- _Stated goal_: Read the Bay View Art Stop statement below and say whether each of these agrees with it, giving yes or no and quoting the words that decide it. 1. The committee has no working or teaching sculptors. 2. Future meeting minutes must be posted within 24 hours after a meeting ends. 3. The speaker is fluent in Spanish.

# Start of Document passage

Paul Shinkle Bay View Art Stop Statement
April 30, 2012
©2012 Paul Shinkle (Statement concerning Bay View Art Stop Project)
Mexican activist Manchado once wrote:
Para dialogar,
escuchar primero.
Despues, escuchar.
Marina and Tony, I know you are both fluent in Spanish, but I am not and I know my accent is hopelessly Midwestern, so here is his translation:
In order to dialogue,
listen first.
And then,
listen.
The process that brings us together tonight has been one of no dialogue with the people, therefore it is not a democratized process. A bad process necessarily yields bad results and that is what we see here—bus shelters that offer no shelter, an art experience w/out an aesthetic, and public art without the public. We have here political art, the art of incumbency, the art of oppression, art that is an offense to both “public” and to “art.”
Let us change this tonight.
What do I mean by ‘not a democratized process’? I mean we have a committee of career politicians, a committee that has met in secret, that publishes no minutes and denies press access and public access to the process. We have a committee where we seek a sculptural product, there are no working or teaching sculptors on the committee. This is an astonishing deficiency in a city that boasts excellent schools of fine art and where MIAD is just up the street; I know MIAD professors and students who live in this neighborhood; they are not on this committee. This is a bus shelter public art project–where are the bus commuters on this committee—I don’t mean career politicians who ride the bus when there is a camera or a campaign, but real people, like many of us who are not on this committee, who actually ride buses which means waiting for buses.
We must democratize this process if we are to have any hope to create the conditions for beautiful public art, not just for your political shrine—who picked this and only this spot for public art?—but for continuing public art projects across this district.
There is no difficulty here, no hard work; it is very easy. What should we do?:
First, we must stop this bad process dead in the water, right now, tonight. Let us change this now. It is never too late for democracy.
Second, we must publicize the next meeting of this committee to the people; I don’t mean that YOU invite people—you invite someone to a private event, like this one. This is not a people’s meeting; this is more like a condo time-share sales pitch, a meeting where YOU control the discussion, you set time limits on us, you pre-set the content and the outcome—this is unacceptable. What we must do is CREATE the next meeting AS a public event; this involves you getting off the dais—no one can dialogue from a dais; it involves you abandoning your control of the content and the outcome of the conversation—it involves dialogue. At OUR next meeting, the committee must be rebuilt around all the people, not just the favored few.
Third, all future meetings must be broadly advertised via our new Peoples Arts Committee website with completely open access to all people. This must also include our local papers—BVC, Spanish Journal, The Milwaukee Community Journal. ALL future meetings must be open to all the people and broadcast to those who can’t attend in person via LiveStream or a similar process. It is outrageous that in the Information Age I can watch a General Assembly from Occupy Wall Street, live from Manhattan but a public arts meeting in my own neighborhood is completely dark, totally stealthy, and simply closed to me and my neighbors.
Let’s change this now.
Fourth, all meeting minutes from past meetings—if you have kept any—must be immediately released to the people, right now. If you have no minutes—just tell us the truth and let’s change this now. All future meeting minutes must be posted to our new PUBLIC Arts website within 12 hours of the end of the meeting and expressly invite public commentary and participation. This is transparency in government; it is not an option.

# End of Document passage
# Start of Information given

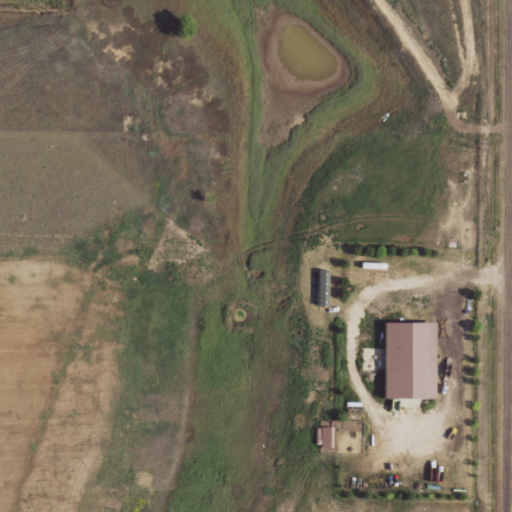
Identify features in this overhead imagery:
building: (403, 360)
building: (404, 362)
building: (323, 437)
road: (511, 485)
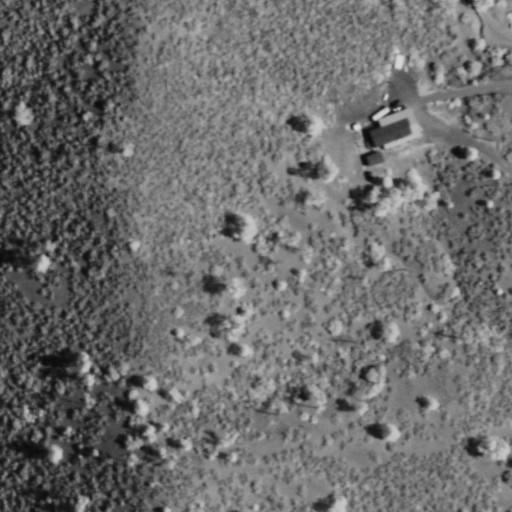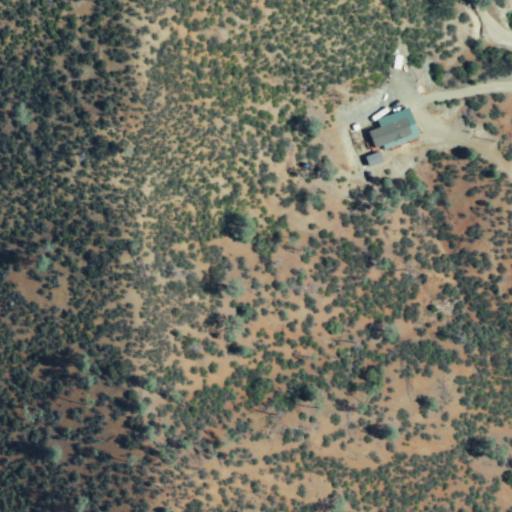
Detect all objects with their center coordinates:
road: (484, 25)
road: (460, 85)
building: (387, 132)
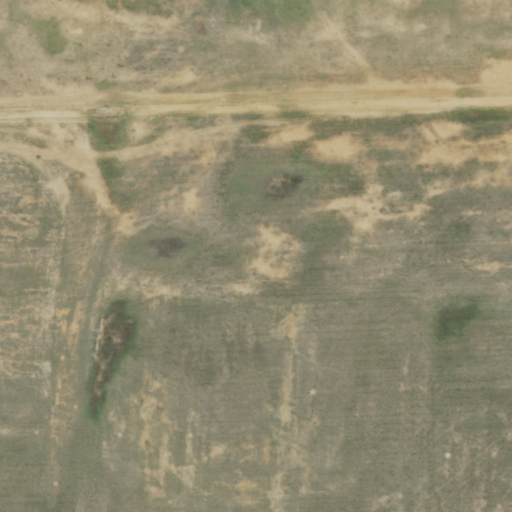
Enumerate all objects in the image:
road: (420, 112)
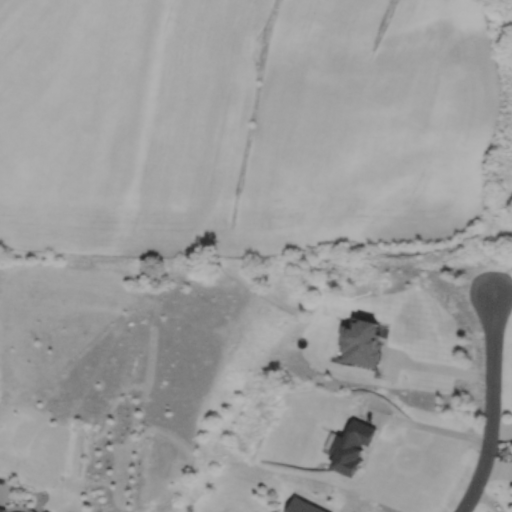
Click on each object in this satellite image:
crop: (241, 125)
road: (435, 366)
road: (486, 403)
road: (432, 428)
building: (355, 449)
building: (2, 510)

# End of Information given

- _Answer for the task_:
1. Yes: "there are no working or teaching sculptors on the committee."
2. No: "within 12 hours of the end of the meeting."
3. No: "I know you are both fluent in Spanish, but I am not."